> **Task requirements**:
a: In the Korngold discussion, condense the paragraph beginning "I remember years ago talking" into a short bulleted list that keeps its main facts.
b: Summarize the Korngold discussion in two sentences.
c: From the Korngold discussion, write out the stretch from "I remember years" through "Heifetz is ‘authentic’." word for word.

> **Text segment**:
## begin

Rob Cowan Well, with your last three words you’ve just about rendered my contribution redundant, Jeremy. Anyone who has heard the teenage Korngold’s Sinfonietta, which was keenly promoted by some of the greatest German maestros of the pre-war period (and here I’m talking both world wars), will know that Korngold’s luscious style was well and truly in place a good 20 to 30 years before this – or the film music – was composed. I’ve never understood why critics have hurled verbal detritus at this wonderful music.

I remember years ago talking to the great violinist Louis Kaufman (the eloquent fiddle in classic scores for Gone with the Wind, Wuthering Heights and so on) and he seemed quite defensive about his ‘weepy work’. Heifetz was of a like heart, and everyone after him who has played the Korngold, no matter how competent and ‘silver-toned’, sounds patronising. They take a ‘naughty-but-nice’ approach, guiltily pushing the calories, whereas Heifetz indulges that inimitable, lean but intense bitter-sweetness, that ‘speaking tone’ with its infinitely varied vibrato, toying with our emotions like some hot-breathed Lolita. He’s ‘the bizz’ as they say. Korngold, like Steiner and Waxman, knew the sort of fiddle sound he wanted (Kaufman, Seidel and Slatkin provided it), so there can’t be any doubt that Heifetz is ‘authentic’.

## end

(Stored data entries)
## begin

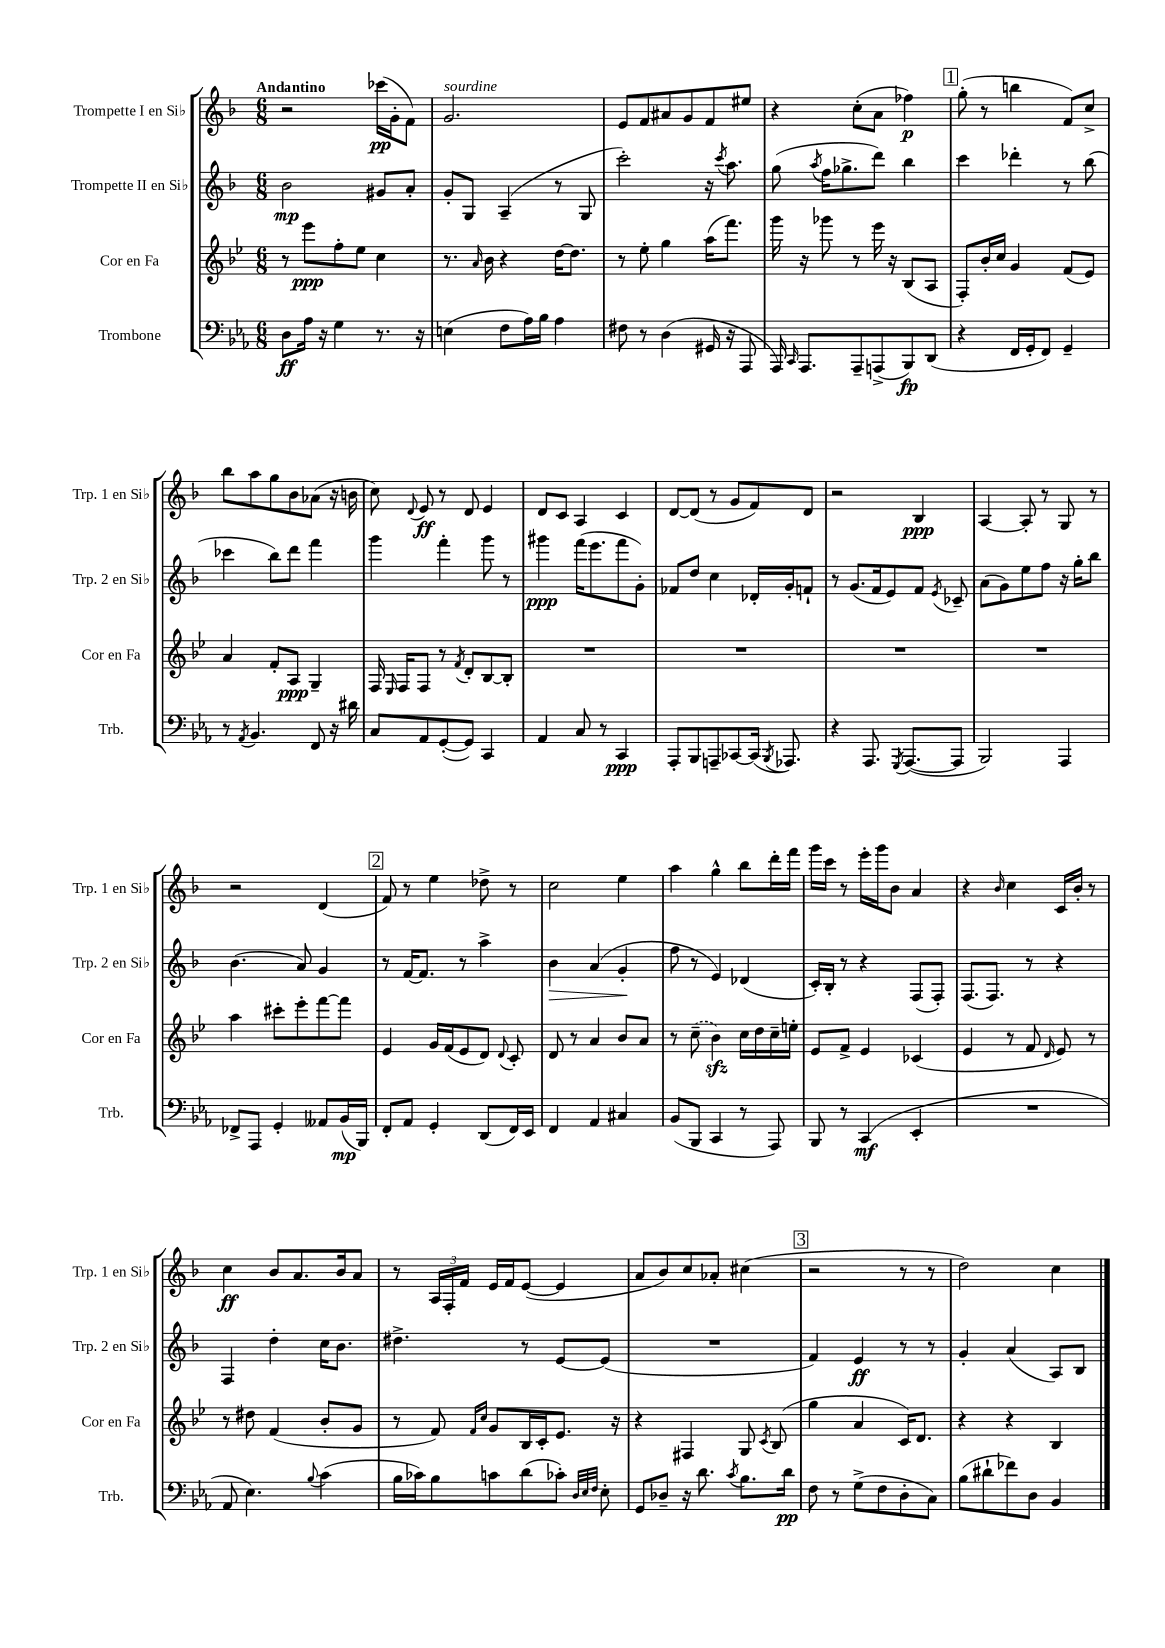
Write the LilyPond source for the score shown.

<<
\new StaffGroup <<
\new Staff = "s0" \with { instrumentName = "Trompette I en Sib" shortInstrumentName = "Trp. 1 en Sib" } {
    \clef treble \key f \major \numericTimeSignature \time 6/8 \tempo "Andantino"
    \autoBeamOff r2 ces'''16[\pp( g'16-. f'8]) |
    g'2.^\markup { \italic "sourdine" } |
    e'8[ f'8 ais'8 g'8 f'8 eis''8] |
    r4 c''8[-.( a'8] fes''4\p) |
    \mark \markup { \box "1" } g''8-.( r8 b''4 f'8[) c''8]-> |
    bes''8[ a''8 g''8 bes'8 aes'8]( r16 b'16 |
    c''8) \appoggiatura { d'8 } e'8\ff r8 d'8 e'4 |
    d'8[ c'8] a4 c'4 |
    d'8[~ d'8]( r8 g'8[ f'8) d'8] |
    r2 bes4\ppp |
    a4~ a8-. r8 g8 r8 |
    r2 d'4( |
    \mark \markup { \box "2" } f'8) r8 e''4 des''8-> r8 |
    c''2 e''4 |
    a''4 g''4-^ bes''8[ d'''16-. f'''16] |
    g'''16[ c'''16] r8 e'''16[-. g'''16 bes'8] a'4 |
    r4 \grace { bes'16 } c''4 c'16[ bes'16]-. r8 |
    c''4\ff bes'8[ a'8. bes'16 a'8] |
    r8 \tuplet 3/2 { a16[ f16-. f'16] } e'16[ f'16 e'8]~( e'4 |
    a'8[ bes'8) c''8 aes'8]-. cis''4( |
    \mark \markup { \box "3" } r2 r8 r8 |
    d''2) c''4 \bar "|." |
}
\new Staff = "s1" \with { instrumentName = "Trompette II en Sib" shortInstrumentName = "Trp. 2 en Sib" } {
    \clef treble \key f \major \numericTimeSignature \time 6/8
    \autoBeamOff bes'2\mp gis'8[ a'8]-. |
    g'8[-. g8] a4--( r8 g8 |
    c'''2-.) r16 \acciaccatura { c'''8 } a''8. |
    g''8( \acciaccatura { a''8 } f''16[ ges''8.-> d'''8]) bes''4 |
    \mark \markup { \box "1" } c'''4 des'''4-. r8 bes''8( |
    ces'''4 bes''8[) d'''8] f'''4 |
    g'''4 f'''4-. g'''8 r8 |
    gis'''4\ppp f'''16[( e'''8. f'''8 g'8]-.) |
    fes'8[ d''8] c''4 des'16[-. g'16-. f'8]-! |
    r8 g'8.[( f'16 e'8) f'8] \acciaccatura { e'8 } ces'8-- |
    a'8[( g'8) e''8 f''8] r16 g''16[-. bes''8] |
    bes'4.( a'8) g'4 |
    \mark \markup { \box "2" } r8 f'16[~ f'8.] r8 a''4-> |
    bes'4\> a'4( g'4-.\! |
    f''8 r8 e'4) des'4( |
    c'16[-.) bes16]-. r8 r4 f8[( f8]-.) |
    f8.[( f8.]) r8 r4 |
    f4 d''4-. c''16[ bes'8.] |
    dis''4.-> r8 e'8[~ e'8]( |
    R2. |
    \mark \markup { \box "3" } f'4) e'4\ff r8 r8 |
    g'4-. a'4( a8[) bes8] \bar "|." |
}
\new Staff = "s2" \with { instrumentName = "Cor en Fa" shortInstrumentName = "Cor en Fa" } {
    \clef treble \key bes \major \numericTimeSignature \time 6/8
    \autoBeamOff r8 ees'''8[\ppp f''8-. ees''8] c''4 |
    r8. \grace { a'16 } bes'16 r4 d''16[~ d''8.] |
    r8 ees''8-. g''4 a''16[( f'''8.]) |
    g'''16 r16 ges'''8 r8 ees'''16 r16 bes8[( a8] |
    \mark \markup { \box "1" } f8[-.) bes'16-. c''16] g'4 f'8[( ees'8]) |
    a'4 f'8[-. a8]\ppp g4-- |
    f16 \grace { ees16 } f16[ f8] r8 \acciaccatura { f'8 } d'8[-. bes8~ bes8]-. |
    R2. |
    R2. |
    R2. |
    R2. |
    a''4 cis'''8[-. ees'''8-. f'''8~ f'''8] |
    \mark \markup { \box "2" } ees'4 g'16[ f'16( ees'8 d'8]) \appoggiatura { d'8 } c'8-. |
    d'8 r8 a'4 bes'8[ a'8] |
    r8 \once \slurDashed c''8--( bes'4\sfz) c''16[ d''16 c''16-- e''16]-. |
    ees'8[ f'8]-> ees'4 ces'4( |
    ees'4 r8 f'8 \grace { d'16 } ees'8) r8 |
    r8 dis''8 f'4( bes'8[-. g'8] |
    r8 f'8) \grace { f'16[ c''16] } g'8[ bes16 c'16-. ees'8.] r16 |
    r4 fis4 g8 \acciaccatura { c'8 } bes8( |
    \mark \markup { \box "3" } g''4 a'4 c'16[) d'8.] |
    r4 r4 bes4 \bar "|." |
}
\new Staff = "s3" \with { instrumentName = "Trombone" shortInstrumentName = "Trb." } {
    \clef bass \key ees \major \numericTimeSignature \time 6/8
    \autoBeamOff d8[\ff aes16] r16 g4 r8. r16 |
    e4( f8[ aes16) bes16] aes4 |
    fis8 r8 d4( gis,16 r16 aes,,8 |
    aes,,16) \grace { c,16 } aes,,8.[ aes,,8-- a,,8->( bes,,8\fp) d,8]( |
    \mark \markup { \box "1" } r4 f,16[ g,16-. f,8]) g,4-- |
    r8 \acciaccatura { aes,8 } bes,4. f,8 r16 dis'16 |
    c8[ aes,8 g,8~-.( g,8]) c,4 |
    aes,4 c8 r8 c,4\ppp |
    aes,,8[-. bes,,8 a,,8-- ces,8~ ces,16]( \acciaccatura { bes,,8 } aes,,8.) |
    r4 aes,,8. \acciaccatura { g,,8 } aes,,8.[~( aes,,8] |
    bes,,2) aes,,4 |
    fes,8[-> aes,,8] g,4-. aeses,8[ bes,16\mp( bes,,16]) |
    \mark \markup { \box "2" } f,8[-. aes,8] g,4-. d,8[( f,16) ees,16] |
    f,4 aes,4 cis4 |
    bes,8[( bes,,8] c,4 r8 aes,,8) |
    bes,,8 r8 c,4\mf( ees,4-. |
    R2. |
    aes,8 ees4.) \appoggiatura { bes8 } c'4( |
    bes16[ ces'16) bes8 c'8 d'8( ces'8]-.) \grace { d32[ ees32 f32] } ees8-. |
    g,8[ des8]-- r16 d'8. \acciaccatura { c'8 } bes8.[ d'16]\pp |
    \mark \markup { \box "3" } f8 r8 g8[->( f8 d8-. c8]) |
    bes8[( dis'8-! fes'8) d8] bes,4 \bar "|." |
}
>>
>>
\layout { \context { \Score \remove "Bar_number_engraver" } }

## end

> **Per-task outputs**:
a:
- Years ago, violinist Louis Kaufman, whose playing is heard in classic scores such as Gone with the Wind and Wuthering Heights, seemed defensive about his "weepy work."
- Heifetz was of like heart.
- Everyone after Heifetz who has played the Korngold, however competent and "silver-toned," sounds patronizing and takes a guilty "naughty-but-nice" approach.
- Heifetz instead indulges a lean but intense bitter-sweetness and a "speaking tone" with infinitely varied vibrato.
- Korngold, like Steiner and Waxman, knew the fiddle sound he wanted, which Kaufman, Seidel and Slatkin provided, so Heifetz is "authentic."

b: The teenage Korngold's Sinfonietta shows that his luscious style was in place 20 to 30 years before this music or his film music, and critics' attacks on the music are called baffling. Later violinists are said to sound patronizing in the Korngold, while Heifetz's lean, intense bitter-sweetness is judged authentic because Korngold knew the fiddle sound he wanted.

c:
I remember years ago talking to the great violinist Louis Kaufman (the eloquent fiddle in classic scores for Gone with the Wind, Wuthering Heights and so on) and he seemed quite defensive about his ‘weepy work’. Heifetz was of a like heart, and everyone after him who has played the Korngold, no matter how competent and ‘silver-toned’, sounds patronising. They take a ‘naughty-but-nice’ approach, guiltily pushing the calories, whereas Heifetz indulges that inimitable, lean but intense bitter-sweetness, that ‘speaking tone’ with its infinitely varied vibrato, toying with our emotions like some hot-breathed Lolita. He’s ‘the bizz’ as they say. Korngold, like Steiner and Waxman, knew the sort of fiddle sound he wanted (Kaufman, Seidel and Slatkin provided it), so there can’t be any doubt that Heifetz is ‘authentic’.